The Circinus A seyfert galaxy showing bright nucleus and complex gas flows feeding a supermassive black hole at its centre.

BL Lacertids and Blazars

These objects are galaxies with bright star-like cores that vary in optical and radio brightness over the course of months or years. The first galaxy of this type was actually misidentified as an ordinary variable star in the Milky Way and designated BL Lacertae. Blazars are even more variable on timescales as short as hours, and also produce gamma-rays.

Studies of active galaxies have found that many are associated with colliding galaxies in which violent collisions between interstellar clouds provide the stimulus for forming numerous massive stars. For other active galaxies, such as the Seyferts and BL Lacertids, it is thought that they represent a common process but viewed at different perspectives from Earth. These galaxies have massive black holes at their star-like cores, which are consuming matter from a surrounding accretion disk. Viewed edge-on you see a Seyfert-like phenomenon, but viewed face-on you are looking down the axis of a high-speed jet of plasma that changes its brightness rapidly to produce the ‘BL Lac’ and Blazar phenomena.

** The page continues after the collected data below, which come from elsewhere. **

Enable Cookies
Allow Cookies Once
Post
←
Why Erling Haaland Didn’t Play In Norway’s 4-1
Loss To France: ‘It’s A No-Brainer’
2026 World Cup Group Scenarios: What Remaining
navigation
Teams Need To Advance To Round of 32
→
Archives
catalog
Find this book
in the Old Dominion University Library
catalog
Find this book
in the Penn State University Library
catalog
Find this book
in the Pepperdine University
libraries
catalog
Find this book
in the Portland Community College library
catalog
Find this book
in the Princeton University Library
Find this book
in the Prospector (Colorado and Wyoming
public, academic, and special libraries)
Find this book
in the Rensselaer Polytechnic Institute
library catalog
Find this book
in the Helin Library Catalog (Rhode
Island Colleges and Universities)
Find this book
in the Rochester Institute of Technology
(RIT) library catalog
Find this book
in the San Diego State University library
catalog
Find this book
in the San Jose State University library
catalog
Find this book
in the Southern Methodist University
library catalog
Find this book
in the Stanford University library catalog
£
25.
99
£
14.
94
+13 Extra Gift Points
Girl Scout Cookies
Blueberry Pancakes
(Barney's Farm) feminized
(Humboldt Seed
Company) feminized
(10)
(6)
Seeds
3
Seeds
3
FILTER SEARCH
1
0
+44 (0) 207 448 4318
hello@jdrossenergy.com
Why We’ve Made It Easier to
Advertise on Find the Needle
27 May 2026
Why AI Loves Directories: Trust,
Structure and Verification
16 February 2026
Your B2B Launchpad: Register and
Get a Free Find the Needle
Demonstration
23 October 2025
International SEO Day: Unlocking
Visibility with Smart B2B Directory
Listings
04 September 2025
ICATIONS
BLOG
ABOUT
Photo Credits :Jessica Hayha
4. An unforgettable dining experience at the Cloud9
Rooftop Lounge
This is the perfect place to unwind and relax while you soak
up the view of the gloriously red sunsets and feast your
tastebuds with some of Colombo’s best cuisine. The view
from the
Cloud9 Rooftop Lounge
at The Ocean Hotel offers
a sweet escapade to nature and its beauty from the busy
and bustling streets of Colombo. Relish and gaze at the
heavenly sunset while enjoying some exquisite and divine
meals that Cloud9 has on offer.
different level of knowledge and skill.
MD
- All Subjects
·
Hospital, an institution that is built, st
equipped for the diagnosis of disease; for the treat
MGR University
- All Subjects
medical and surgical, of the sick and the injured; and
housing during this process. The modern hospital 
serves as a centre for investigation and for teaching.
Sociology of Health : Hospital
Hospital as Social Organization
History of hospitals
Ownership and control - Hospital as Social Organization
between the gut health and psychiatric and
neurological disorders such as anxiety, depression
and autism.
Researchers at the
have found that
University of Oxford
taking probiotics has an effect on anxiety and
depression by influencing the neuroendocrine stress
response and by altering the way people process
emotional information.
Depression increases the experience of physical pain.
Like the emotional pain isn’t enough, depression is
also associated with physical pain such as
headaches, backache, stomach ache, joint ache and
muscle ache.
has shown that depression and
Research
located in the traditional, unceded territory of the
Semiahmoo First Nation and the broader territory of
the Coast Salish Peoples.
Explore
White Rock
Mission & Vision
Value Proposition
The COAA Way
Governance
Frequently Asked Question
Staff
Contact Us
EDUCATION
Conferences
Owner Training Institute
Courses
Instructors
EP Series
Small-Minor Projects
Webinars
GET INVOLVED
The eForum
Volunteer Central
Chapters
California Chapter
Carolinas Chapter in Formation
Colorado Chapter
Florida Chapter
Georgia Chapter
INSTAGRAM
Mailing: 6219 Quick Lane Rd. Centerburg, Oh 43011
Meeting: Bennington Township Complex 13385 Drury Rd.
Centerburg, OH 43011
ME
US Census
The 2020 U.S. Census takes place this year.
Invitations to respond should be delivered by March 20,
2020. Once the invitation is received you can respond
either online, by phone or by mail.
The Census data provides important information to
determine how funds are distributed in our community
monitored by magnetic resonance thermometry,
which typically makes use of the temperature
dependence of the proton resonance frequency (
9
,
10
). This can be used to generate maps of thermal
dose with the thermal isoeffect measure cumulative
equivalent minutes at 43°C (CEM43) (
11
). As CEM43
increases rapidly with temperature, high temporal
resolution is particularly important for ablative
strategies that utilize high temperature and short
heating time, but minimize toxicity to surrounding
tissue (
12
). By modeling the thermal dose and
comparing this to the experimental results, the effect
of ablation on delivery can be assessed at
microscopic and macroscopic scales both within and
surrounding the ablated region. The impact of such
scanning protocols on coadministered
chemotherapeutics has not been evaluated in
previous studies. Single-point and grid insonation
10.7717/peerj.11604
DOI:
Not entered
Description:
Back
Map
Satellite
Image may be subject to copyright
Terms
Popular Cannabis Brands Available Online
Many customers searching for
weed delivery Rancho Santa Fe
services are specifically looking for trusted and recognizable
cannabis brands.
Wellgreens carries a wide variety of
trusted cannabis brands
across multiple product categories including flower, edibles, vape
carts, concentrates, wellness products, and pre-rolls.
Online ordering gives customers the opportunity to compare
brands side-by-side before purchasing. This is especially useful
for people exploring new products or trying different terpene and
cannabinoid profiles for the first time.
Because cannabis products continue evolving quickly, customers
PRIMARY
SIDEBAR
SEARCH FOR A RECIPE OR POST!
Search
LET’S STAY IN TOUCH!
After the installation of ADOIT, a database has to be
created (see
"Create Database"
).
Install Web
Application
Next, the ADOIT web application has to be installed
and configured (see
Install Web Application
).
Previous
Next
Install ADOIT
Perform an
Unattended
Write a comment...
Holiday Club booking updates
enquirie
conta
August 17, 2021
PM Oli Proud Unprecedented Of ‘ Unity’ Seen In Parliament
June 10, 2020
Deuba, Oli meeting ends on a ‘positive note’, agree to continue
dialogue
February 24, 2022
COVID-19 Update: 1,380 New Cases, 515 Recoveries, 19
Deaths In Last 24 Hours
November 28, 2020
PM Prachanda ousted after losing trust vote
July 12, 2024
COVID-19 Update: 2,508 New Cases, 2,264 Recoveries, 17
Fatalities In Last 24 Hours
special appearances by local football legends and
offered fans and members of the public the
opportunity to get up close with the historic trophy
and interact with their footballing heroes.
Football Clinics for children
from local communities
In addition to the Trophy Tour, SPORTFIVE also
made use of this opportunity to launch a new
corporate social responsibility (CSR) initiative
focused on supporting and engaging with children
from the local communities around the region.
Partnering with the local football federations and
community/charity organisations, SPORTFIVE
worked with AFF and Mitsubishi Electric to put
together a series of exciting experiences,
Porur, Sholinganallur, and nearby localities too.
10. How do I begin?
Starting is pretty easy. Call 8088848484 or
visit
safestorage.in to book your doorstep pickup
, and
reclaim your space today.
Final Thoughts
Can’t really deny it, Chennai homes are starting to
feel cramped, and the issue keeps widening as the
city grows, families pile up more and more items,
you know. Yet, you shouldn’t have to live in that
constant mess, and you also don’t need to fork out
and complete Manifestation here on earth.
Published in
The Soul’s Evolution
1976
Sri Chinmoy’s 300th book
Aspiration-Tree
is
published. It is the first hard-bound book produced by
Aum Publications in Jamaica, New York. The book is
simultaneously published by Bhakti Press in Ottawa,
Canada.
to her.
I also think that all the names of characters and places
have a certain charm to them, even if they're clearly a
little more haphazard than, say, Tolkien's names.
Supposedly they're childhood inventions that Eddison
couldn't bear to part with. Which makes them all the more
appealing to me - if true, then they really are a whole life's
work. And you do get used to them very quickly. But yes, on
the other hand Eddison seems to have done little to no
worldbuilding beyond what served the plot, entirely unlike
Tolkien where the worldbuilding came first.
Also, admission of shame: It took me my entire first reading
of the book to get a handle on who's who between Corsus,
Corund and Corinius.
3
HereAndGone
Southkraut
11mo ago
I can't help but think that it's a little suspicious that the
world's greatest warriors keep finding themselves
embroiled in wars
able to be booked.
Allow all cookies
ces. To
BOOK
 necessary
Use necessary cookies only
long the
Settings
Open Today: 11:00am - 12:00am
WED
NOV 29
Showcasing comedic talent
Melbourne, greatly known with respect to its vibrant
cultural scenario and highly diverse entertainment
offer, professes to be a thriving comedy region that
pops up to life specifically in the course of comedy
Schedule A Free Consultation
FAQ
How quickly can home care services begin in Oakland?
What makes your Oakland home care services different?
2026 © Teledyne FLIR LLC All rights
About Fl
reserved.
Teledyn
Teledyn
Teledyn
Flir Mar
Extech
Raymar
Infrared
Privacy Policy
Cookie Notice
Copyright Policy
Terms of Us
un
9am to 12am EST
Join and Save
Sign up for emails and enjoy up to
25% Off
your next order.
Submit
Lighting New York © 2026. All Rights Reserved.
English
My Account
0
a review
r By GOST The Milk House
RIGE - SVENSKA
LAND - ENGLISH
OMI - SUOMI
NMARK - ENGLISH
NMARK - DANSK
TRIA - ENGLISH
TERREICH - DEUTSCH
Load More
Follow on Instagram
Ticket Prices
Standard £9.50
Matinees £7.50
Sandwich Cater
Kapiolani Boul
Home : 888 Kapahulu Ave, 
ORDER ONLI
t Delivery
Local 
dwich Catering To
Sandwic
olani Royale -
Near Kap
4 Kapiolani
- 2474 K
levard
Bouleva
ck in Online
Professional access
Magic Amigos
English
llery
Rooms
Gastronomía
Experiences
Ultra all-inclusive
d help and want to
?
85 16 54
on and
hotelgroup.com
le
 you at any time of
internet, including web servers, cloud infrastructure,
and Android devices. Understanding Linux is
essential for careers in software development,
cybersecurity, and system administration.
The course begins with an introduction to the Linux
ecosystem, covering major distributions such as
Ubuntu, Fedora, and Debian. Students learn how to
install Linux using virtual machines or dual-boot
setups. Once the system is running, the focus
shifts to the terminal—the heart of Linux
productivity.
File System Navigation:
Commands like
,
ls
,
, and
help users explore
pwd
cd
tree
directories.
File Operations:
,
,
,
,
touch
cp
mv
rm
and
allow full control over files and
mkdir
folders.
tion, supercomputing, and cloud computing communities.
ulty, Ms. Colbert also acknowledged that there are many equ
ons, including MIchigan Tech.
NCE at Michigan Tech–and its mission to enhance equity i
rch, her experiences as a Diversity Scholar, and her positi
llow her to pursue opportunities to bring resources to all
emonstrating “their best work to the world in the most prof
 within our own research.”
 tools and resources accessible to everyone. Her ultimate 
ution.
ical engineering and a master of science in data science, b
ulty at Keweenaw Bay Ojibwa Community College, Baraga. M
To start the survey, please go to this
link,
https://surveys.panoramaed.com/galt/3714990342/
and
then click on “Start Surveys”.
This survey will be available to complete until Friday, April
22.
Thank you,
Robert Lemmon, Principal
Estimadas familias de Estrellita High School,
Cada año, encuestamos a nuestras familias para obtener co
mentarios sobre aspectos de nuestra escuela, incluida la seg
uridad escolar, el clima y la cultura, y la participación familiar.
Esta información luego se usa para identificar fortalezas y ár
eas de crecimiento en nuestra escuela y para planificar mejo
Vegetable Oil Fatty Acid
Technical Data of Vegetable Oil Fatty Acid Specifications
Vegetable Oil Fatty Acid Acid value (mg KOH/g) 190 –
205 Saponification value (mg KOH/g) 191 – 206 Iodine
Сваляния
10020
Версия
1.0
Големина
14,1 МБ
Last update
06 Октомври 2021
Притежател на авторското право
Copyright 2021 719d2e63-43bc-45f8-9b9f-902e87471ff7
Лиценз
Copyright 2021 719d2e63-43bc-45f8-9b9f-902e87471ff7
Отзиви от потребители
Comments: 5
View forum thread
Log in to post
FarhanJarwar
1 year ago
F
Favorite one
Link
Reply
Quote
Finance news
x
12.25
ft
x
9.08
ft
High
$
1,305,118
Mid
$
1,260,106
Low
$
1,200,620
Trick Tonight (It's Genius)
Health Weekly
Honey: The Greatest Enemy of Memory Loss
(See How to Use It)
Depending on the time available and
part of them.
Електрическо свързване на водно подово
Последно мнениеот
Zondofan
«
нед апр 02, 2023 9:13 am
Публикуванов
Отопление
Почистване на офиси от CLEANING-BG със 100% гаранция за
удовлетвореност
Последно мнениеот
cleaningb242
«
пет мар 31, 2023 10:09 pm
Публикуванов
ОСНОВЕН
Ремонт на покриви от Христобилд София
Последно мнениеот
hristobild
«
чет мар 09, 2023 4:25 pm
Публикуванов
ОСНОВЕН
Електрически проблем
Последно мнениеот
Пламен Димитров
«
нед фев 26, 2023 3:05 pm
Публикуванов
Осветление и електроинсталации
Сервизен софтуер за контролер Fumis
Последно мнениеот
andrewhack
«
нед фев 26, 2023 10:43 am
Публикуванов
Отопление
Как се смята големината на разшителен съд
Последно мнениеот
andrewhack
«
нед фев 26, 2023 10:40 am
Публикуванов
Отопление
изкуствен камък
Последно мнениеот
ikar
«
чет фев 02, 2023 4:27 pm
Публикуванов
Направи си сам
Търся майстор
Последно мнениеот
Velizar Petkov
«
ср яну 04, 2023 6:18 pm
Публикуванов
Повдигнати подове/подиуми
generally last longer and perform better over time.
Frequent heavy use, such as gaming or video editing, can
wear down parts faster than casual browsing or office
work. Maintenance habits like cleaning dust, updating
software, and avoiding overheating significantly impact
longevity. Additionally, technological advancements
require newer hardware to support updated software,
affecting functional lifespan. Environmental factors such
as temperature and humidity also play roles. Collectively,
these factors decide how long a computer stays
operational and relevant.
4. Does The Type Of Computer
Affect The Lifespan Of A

The BL Lacertid-type galaxy NGC 4380 with classic star-like nucleus.


Key Points

• The earliest stars that formed in the universe were made of pure hydrogen and helium and typically had masses greater than 100 suns. These Pop III stars supernovaed and spread enriched elements throughout the universe.

• Over time, galaxies formed massive central ‘supermassive’ black holes due to mergers and galactic cannibalism.

• The feeding of these supermassive black holes led to a variety of activity in galaxies including quasars, which were common in the universe but very rare today.

• The evolution of galaxies is driven by collisions with their neighbours that can lead to cannibalism and mergers, and also trigger the feeding of central supermassive black holes.

• It is believed that galaxies formed within the first 100 million years after the big bang, and grew steadily in size through mergers among smaller-massed objects.